■ Task ■
Please set down exactly the lines of the listing below from the line containing "Maximum Winch tow Airspeed = 54 kts" through the line containing "These are different", both lines included, leaving out all other lines.

-=-=-=-=-

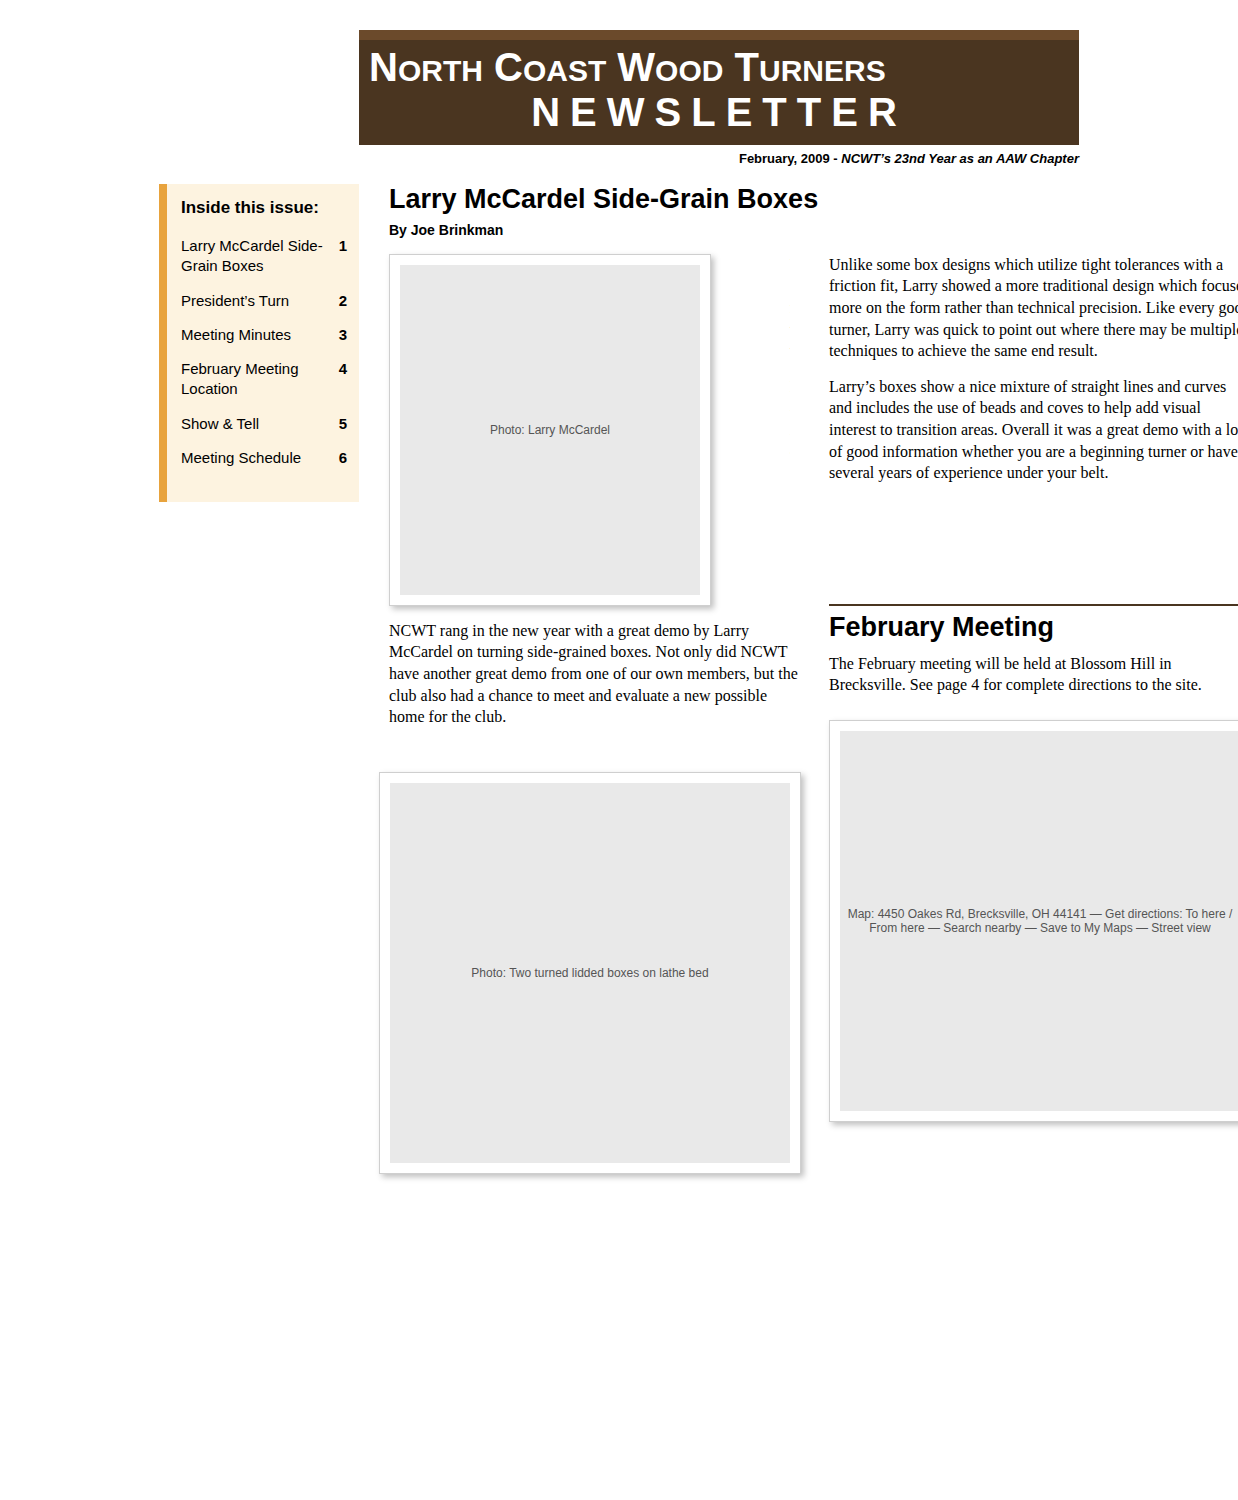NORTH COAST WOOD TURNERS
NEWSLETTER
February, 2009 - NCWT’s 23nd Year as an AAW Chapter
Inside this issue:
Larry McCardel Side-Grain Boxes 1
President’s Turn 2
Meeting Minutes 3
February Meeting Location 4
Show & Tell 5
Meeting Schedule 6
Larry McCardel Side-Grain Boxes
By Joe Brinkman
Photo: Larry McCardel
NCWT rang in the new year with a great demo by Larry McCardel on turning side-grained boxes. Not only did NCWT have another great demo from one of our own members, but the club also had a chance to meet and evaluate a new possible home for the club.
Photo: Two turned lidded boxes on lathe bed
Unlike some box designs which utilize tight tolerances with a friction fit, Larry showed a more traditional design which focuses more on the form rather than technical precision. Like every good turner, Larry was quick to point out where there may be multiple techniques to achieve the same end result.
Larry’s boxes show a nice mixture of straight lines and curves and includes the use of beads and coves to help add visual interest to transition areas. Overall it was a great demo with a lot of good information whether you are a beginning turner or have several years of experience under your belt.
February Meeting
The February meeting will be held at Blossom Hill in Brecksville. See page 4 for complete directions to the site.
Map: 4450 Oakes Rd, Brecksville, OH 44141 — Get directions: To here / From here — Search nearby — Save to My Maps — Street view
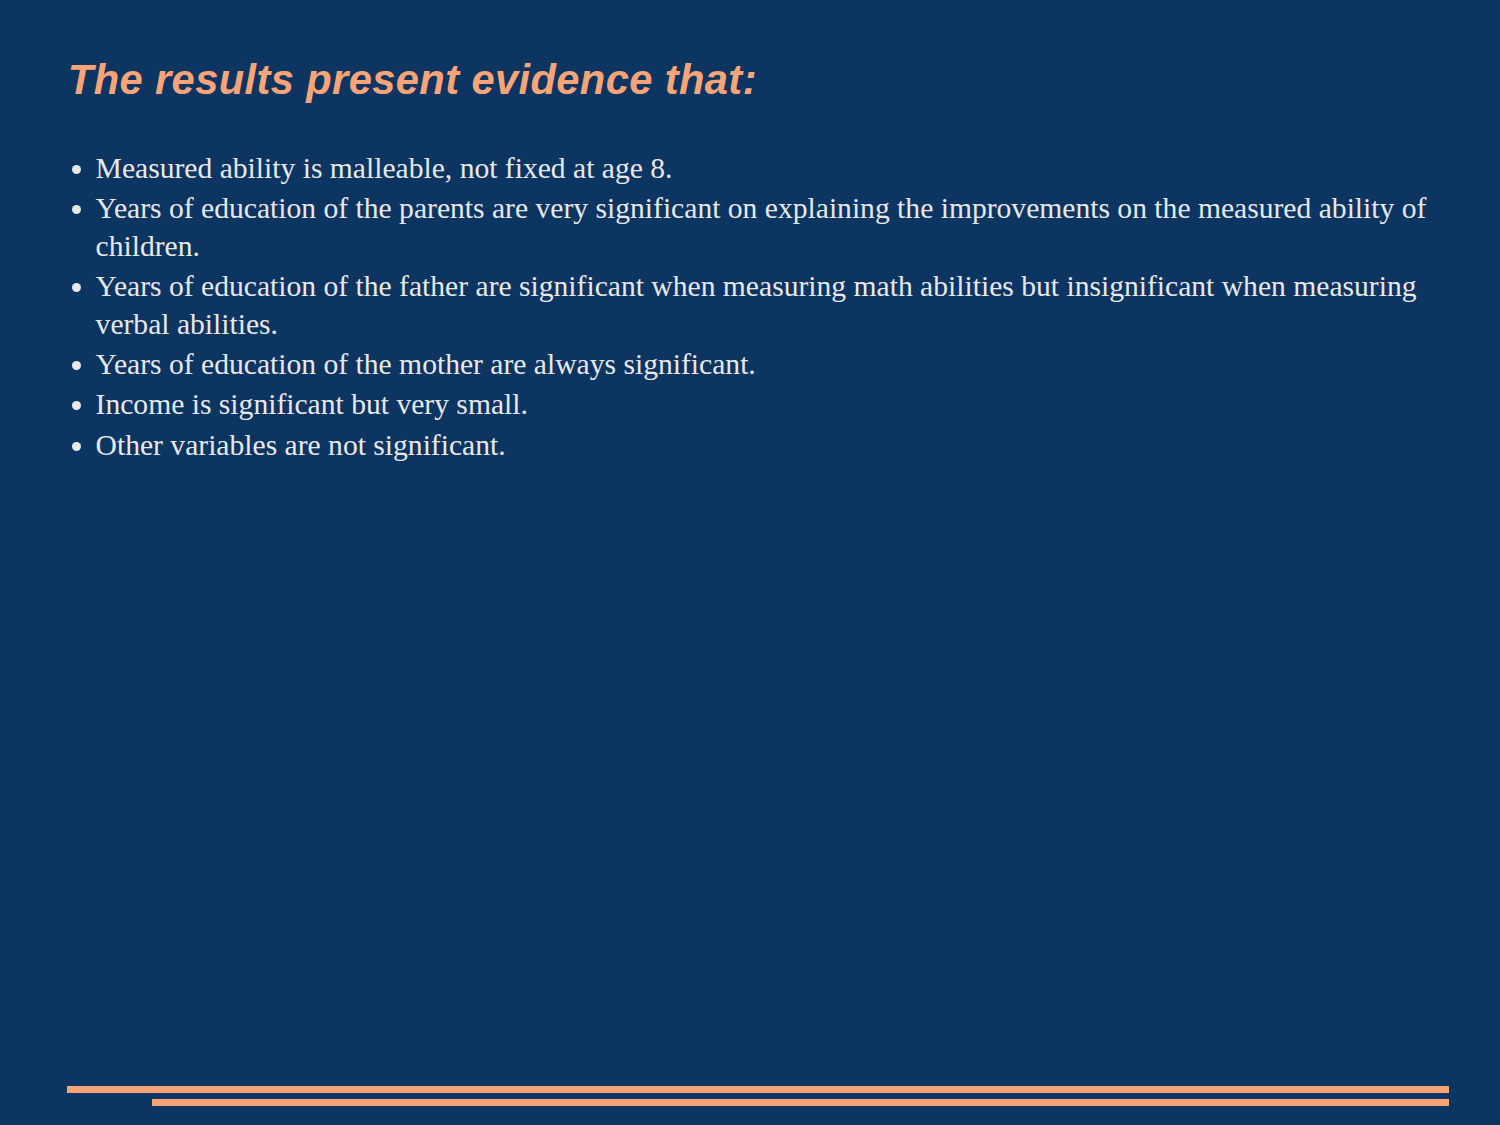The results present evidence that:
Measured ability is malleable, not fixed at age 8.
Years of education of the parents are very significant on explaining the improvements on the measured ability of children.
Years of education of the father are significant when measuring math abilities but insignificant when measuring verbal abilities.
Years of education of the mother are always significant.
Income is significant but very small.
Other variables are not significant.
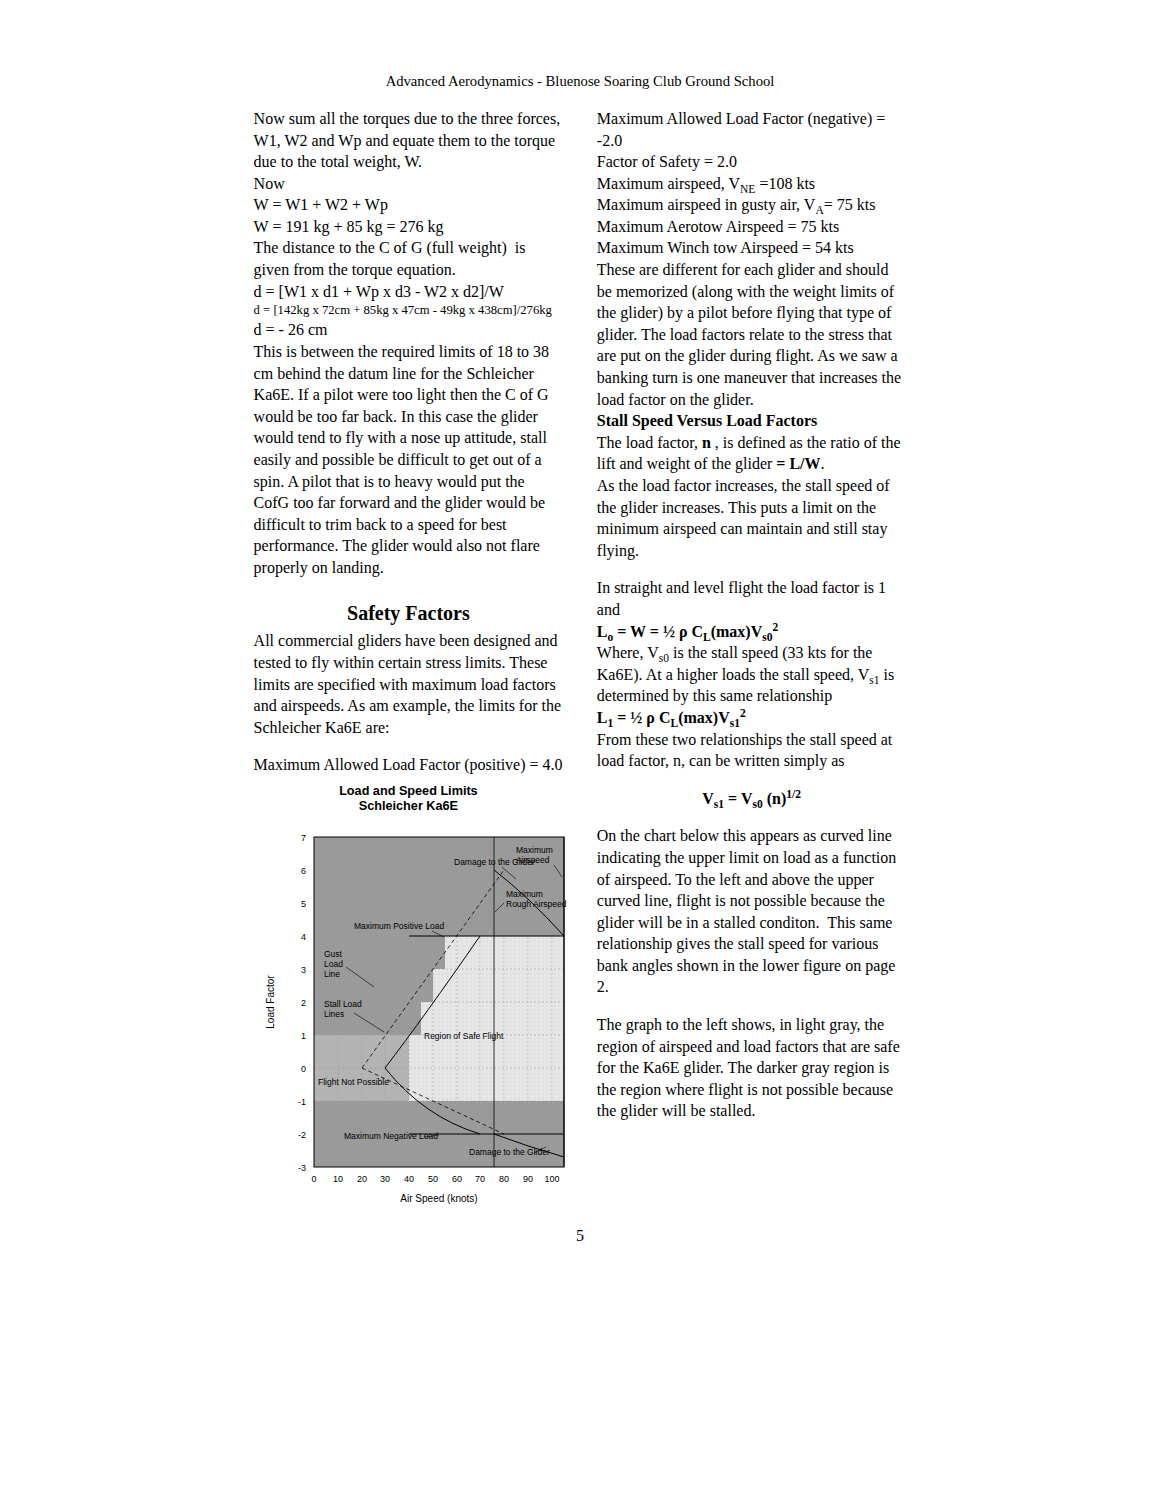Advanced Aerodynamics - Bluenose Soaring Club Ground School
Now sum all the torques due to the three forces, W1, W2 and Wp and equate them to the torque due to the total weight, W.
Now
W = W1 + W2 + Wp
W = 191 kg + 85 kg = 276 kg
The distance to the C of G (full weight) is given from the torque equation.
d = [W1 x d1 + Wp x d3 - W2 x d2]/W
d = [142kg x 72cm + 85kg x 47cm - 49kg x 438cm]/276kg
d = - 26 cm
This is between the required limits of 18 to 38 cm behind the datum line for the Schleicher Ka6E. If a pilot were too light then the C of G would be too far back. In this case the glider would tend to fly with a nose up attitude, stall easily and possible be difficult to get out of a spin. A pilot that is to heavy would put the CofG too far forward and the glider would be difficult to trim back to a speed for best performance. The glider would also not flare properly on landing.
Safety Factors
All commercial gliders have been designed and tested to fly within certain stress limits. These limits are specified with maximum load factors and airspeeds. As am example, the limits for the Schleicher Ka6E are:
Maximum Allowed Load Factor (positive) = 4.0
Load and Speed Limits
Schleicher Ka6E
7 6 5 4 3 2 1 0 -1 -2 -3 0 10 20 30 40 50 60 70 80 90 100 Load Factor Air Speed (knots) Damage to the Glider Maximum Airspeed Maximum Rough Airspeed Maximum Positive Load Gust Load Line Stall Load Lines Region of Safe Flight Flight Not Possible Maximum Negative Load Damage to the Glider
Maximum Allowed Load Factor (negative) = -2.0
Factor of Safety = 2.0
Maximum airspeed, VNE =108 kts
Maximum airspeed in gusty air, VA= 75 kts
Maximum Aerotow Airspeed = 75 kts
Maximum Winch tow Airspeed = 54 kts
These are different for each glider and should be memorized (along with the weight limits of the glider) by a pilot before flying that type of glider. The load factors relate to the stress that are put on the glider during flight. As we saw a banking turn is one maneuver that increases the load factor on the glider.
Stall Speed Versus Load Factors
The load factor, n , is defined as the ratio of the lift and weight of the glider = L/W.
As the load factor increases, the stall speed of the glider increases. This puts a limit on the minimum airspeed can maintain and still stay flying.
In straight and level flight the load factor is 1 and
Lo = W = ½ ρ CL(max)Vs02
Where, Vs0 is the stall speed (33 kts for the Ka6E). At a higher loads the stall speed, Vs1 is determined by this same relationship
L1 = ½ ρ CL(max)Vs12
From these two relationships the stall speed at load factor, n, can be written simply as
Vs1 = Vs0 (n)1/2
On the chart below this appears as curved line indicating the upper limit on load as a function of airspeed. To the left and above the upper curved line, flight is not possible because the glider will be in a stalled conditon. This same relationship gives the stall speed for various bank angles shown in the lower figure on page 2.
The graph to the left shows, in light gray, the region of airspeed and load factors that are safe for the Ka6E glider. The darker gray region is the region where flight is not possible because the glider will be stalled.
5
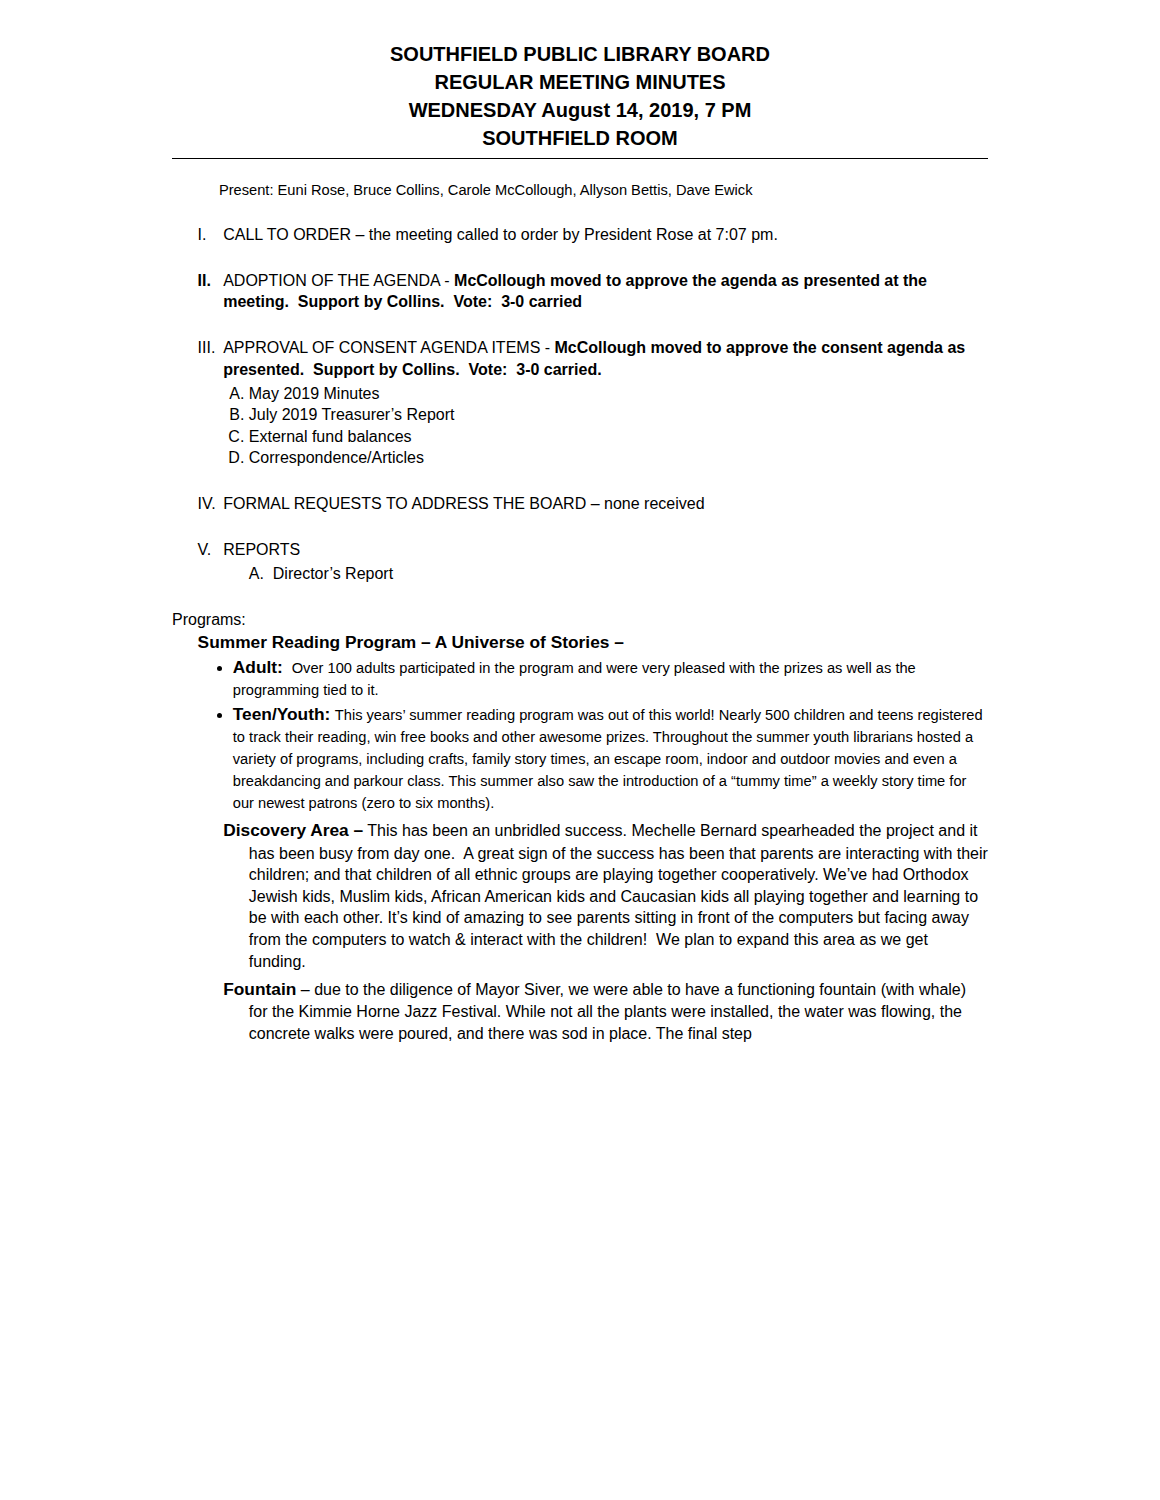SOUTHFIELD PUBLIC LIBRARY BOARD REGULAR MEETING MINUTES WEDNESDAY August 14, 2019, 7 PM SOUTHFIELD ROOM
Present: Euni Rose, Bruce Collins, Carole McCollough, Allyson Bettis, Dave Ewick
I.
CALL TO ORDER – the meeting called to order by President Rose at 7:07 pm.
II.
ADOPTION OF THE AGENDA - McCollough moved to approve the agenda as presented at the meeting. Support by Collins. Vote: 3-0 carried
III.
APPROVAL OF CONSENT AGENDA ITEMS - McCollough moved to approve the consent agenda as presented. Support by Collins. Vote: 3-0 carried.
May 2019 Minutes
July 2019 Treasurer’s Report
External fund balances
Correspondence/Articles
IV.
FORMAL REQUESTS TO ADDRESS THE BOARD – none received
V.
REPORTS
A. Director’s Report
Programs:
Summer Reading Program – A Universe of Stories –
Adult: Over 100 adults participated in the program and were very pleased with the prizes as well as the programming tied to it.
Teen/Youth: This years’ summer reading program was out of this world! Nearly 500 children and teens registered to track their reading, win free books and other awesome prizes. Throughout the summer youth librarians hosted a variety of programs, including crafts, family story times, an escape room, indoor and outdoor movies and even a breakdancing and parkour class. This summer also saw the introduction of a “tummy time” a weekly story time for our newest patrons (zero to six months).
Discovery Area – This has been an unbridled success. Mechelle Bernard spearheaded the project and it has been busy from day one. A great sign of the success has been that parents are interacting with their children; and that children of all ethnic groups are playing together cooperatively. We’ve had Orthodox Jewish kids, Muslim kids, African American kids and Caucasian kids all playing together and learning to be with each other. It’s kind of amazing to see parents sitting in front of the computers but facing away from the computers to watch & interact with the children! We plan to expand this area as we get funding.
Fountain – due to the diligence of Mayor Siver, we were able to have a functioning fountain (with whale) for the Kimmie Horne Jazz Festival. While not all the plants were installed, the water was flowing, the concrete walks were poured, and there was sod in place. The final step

-=-=-=-=-

■ Output of the exercise ■
Maximum Winch tow Airspeed = 54 kts
These are different for each glider and should be memorized (along with the weight limits of the glider) by a pilot before flying that type of glider. The load factors relate to the stress that are put on the glider during flight. As we saw a banking turn is one maneuver that increases the load factor on the glider.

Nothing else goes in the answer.